═══ Available data
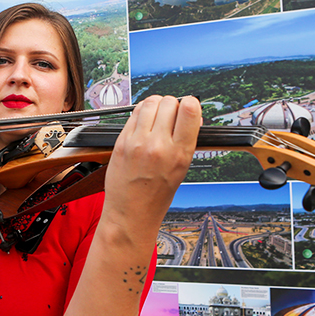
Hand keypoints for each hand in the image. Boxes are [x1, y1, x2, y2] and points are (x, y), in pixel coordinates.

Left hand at [100, 95, 200, 239]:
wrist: (130, 213)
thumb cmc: (156, 195)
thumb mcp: (181, 169)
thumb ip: (187, 141)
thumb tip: (193, 117)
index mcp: (180, 153)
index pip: (190, 110)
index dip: (191, 104)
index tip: (189, 108)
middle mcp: (159, 145)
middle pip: (170, 102)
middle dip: (173, 106)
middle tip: (171, 117)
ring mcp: (137, 142)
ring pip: (150, 102)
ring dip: (156, 106)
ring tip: (156, 118)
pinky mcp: (121, 142)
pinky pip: (133, 114)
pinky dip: (140, 114)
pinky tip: (143, 125)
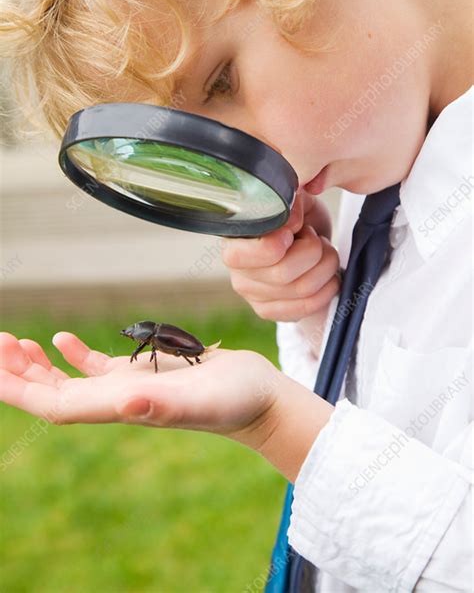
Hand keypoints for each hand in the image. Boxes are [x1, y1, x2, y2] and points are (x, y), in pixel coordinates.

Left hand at [0, 331, 284, 448]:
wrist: (257, 397)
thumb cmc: (235, 401)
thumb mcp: (201, 401)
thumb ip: (163, 407)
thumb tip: (124, 405)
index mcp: (118, 407)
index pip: (54, 404)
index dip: (19, 390)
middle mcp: (115, 401)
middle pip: (52, 393)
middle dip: (18, 374)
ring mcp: (128, 387)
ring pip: (68, 380)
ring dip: (38, 366)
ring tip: (12, 343)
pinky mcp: (144, 373)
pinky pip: (96, 366)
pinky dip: (73, 353)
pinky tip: (60, 339)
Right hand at [221, 189, 340, 321]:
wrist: (305, 241)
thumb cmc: (298, 219)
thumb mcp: (296, 201)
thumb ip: (291, 203)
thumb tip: (291, 221)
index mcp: (234, 241)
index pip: (247, 254)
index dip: (279, 241)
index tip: (296, 228)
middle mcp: (237, 273)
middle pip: (282, 273)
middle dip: (313, 251)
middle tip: (316, 238)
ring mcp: (253, 296)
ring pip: (301, 289)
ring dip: (326, 267)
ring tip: (325, 253)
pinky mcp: (270, 312)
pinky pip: (307, 307)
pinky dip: (327, 289)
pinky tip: (328, 275)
══════
*Directions for this task:*
The lines from the one containing "pinky tip: (60, 339)" through the last line of the records are to be transcribed exactly, with nothing else added.

*Solution to the problem:*
pinky tip: (60, 339)
Right hand at [221, 189, 340, 321]:
wrist: (305, 241)
thumb cmc: (298, 219)
thumb mcp: (296, 201)
thumb ip: (291, 203)
thumb tip: (291, 221)
index mcp: (234, 241)
index pip: (247, 254)
index dip: (279, 241)
index tip: (296, 228)
middle mcp: (237, 273)
middle pip: (282, 273)
middle dip: (313, 251)
middle tip: (316, 238)
ring mcp: (253, 296)
ring pip: (301, 289)
ring dip: (326, 267)
ring tip: (325, 253)
pinky mcp: (270, 312)
pinky pip: (307, 307)
pinky dip: (327, 289)
pinky tip: (328, 275)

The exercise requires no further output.